Task to complete
Among the records that follow, how many lines contain the word "little"? Give the number and no other words.

Page-level text extractions
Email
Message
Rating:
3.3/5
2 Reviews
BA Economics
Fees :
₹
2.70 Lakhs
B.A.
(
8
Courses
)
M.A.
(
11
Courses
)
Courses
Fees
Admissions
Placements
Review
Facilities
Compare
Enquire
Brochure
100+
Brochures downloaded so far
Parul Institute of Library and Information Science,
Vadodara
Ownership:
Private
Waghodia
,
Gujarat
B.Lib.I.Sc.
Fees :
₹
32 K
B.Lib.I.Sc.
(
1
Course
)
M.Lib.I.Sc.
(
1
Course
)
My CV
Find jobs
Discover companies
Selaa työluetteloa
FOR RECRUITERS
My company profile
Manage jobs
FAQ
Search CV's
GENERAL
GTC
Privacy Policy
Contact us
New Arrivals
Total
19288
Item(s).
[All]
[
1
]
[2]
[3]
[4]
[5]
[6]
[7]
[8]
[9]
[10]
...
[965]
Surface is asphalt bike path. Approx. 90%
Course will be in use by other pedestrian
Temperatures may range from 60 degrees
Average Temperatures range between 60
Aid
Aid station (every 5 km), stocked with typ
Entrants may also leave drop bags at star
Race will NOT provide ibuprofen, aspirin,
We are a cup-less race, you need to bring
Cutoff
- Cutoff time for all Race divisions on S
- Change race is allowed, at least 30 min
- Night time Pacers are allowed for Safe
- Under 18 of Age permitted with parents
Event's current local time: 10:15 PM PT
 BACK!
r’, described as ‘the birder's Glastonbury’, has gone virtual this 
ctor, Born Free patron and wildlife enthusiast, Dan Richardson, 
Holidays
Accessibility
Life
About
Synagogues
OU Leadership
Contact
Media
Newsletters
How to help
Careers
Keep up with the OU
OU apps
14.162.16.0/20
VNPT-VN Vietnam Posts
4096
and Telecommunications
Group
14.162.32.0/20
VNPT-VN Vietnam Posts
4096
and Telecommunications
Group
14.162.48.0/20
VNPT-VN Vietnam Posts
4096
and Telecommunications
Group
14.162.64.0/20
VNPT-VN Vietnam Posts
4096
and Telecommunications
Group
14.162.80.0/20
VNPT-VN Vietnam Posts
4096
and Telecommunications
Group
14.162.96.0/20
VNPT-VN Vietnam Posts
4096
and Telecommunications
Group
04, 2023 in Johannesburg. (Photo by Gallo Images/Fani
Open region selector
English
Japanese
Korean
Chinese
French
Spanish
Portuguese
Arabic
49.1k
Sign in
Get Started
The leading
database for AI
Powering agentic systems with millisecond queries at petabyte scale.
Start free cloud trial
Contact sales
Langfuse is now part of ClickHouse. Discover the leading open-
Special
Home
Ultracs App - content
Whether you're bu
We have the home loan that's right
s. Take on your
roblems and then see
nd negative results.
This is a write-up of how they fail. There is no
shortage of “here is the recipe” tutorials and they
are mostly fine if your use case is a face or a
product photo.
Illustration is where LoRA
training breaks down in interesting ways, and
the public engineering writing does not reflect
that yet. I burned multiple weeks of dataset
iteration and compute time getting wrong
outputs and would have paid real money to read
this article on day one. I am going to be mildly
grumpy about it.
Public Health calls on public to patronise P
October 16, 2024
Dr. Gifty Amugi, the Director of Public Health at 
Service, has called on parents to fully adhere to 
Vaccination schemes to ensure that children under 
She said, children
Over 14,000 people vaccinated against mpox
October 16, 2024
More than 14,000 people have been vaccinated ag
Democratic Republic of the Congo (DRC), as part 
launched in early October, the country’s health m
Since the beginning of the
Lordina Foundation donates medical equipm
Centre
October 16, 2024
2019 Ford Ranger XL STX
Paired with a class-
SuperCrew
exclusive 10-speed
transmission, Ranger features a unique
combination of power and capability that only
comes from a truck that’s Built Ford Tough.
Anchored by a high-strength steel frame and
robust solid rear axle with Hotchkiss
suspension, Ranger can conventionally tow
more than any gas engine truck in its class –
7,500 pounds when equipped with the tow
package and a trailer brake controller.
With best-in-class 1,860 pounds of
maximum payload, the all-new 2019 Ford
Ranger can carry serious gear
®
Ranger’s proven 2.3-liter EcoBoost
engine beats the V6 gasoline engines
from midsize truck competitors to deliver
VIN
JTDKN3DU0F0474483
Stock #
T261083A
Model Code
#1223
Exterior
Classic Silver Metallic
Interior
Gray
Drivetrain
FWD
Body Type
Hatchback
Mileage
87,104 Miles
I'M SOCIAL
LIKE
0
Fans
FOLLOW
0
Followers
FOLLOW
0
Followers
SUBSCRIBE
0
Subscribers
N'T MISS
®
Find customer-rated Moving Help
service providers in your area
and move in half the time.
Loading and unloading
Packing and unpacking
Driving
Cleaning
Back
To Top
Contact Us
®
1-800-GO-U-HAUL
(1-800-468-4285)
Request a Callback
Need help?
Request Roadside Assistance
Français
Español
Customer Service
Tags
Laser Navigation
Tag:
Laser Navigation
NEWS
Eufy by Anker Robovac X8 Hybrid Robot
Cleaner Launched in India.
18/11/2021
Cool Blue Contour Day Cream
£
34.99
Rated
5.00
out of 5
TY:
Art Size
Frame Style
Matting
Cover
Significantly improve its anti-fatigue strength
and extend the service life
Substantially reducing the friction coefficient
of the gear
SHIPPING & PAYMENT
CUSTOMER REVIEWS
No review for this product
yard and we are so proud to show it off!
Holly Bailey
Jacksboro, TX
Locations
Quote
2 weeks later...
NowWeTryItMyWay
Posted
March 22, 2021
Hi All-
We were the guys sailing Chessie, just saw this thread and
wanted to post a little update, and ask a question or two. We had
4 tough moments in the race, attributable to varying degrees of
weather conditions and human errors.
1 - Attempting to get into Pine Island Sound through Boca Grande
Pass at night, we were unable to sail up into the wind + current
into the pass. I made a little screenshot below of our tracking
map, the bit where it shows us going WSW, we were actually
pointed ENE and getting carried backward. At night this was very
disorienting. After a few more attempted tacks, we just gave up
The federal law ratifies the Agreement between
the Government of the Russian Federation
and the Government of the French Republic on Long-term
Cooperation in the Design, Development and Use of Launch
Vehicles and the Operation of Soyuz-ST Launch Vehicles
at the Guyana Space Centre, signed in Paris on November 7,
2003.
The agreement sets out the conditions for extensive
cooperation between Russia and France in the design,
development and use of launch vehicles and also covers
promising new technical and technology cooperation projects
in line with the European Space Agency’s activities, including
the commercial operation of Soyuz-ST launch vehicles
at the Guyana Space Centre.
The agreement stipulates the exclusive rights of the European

Written answer
2